O conceito de “dignidade intrínseca” defendido aqui implica na noção de que o valor de uma pessoa não é condicionado por qualquer característica adquirida, como status social, realizações pessoais ou comportamento, mas sim pelo simples fato de ser humano. Nesse sentido, todos os indivíduos devem ser tratados em pé de igualdade moral fundamental.

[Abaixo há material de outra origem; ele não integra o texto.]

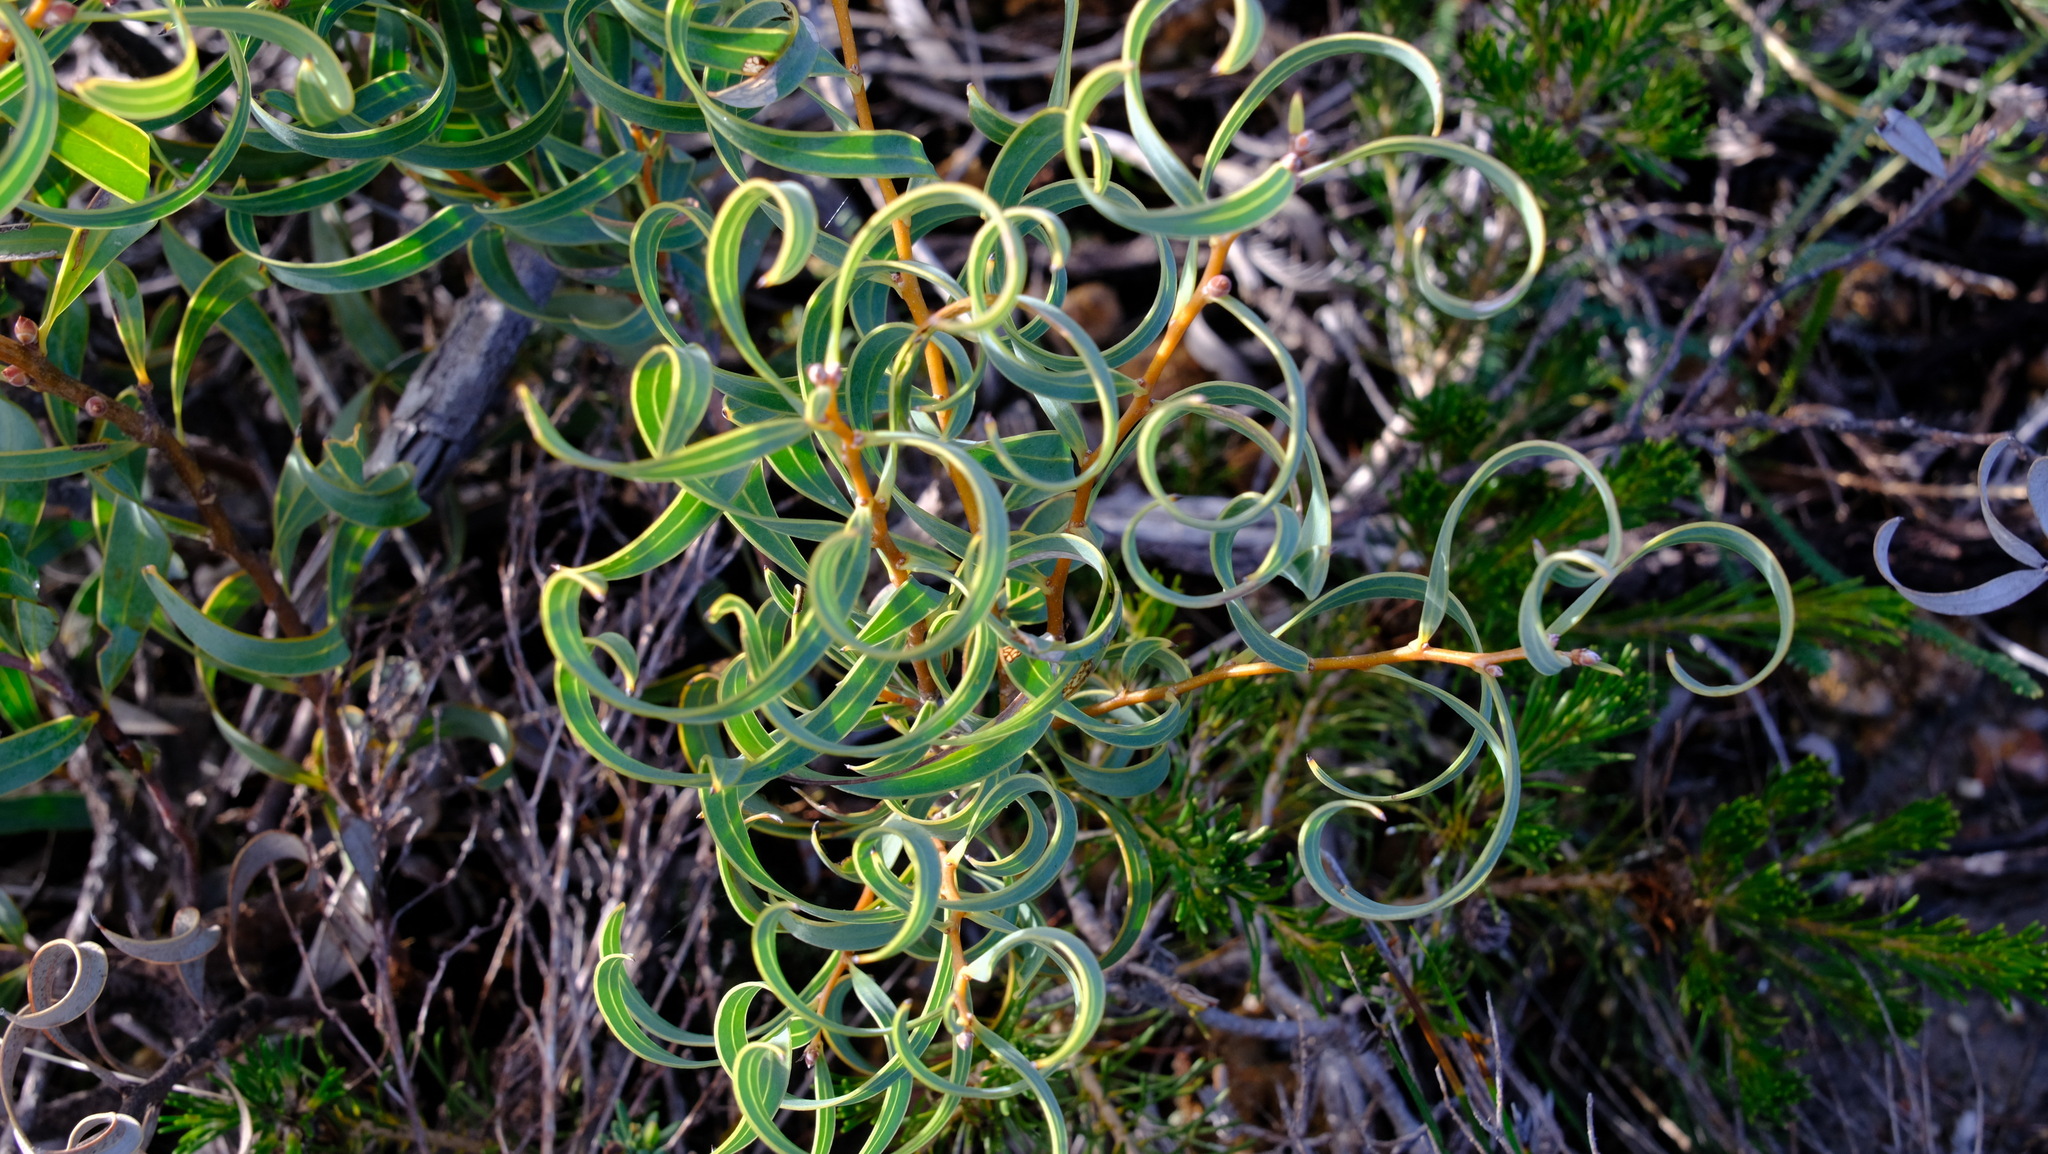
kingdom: Plantae
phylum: Tracheophyta
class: Magnoliopsida
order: Proteales
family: Proteaceae
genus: Hakea
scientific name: Hakea stenocarpa
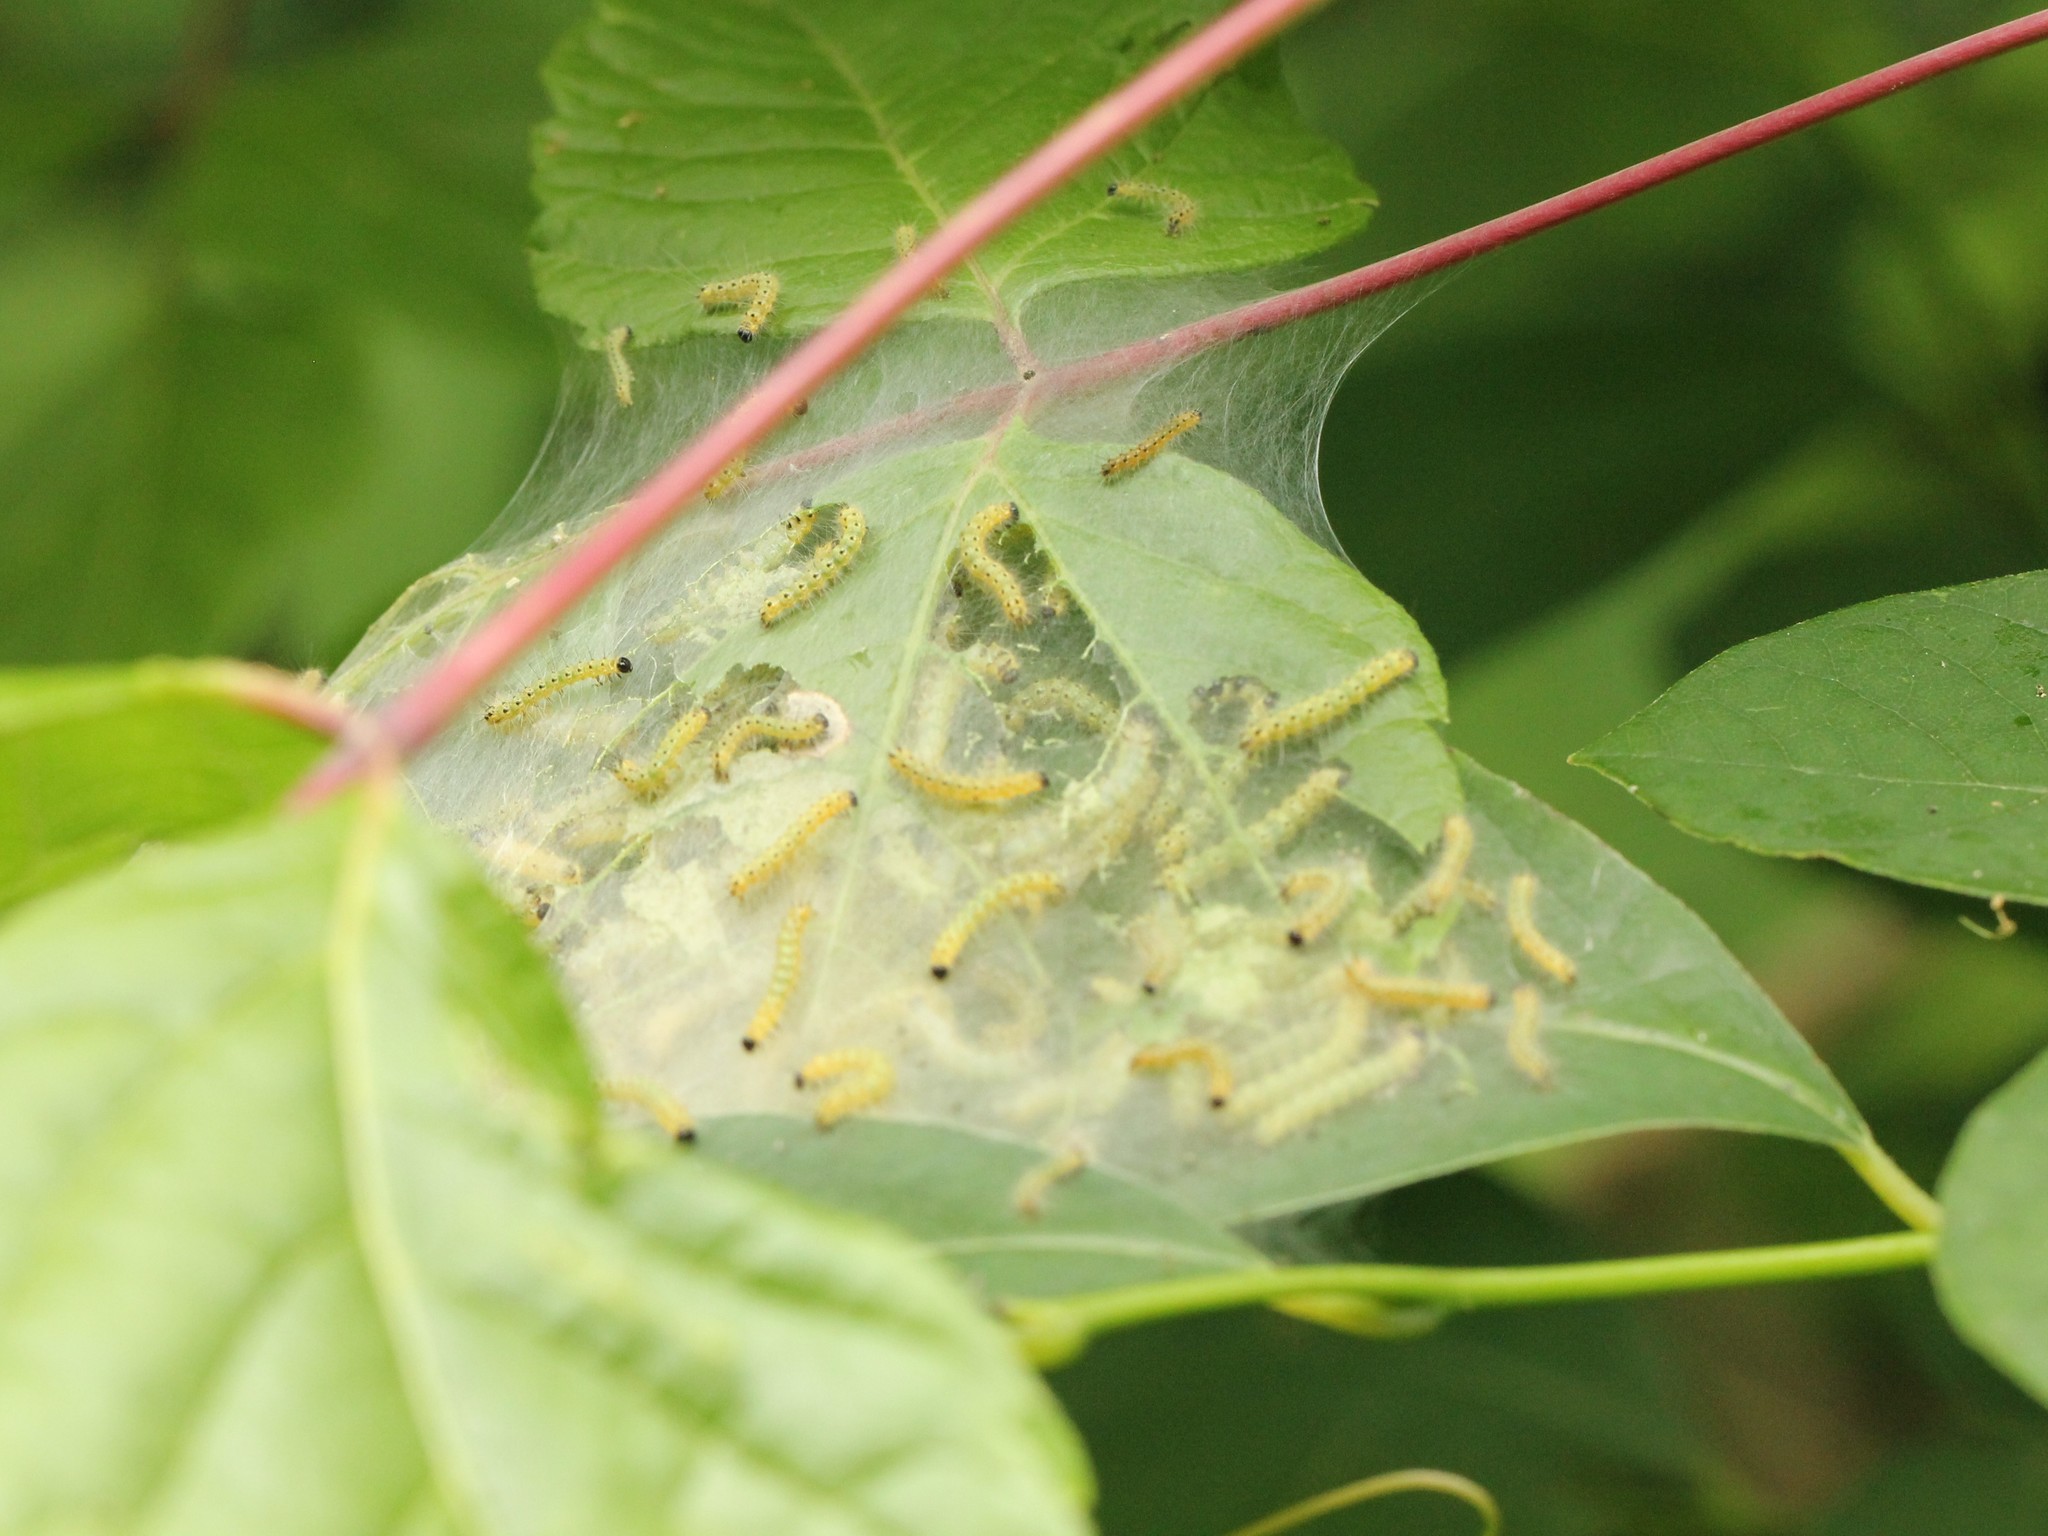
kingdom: Animalia
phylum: Arthropoda
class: Insecta
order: Lepidoptera
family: Erebidae
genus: Hyphantria
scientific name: Hyphantria cunea
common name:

Diferentemente da noção progressista, a postura equilibrada da relação entre fé e sociedade sustenta a relevância da experiência religiosa para as sociedades e não apenas limitada à vida dos indivíduos

Uma das implicações dessa concepção de dignidade é o posicionamento do jornal diante da questão do aborto, por exemplo. Por isso, a Gazeta do Povo é um dos raríssimos jornais brasileiros que declaram explicitamente sua posição contrária ao aborto. A posição é clara: “Dentre os seres humanos cuja dignidade é mais aviltada, o nascituro é o mais indefeso e inocente deles. É incapaz de fazer valer os seus direitos por si só, e por isso precisa de uma proteção ainda mais enfática da sociedade”. E o mais interessante é o reconhecimento de que essa posição não deriva de fundamentos religiosos, mas racionais: “a defesa da vida não é uma posição de cunho religioso; ela deriva das observações irrefutáveis da própria ciência, e da reflexão ético-filosófica”.

E mesmo se fosse de cunho religioso, qual seria o problema? A defesa do Estado laico tem justamente esse propósito: garantir que o Estado não interfira no fenômeno religioso. Como se posiciona a Gazeta do Povo, “O Estado não deve privilegiar nem coibir determinada religião em suas políticas públicas – mas deve, sim, garantir a liberdade religiosa e de culto, inclusive público”. Em outras palavras, a religião não pode ser reduzida à dimensão da vida privada. É preciso ter a coragem de reconhecer a dimensão pública da fé.

Diferentemente da noção progressista, a postura equilibrada da relação entre fé e sociedade sustenta a relevância da experiência religiosa para as sociedades e não apenas limitada à vida dos indivíduos. A Gazeta do Povo, ao articular suas convicções sobre a dignidade humana e o Estado laico, desafia o imaginário progressista a pensar para além de uma democracia domesticada.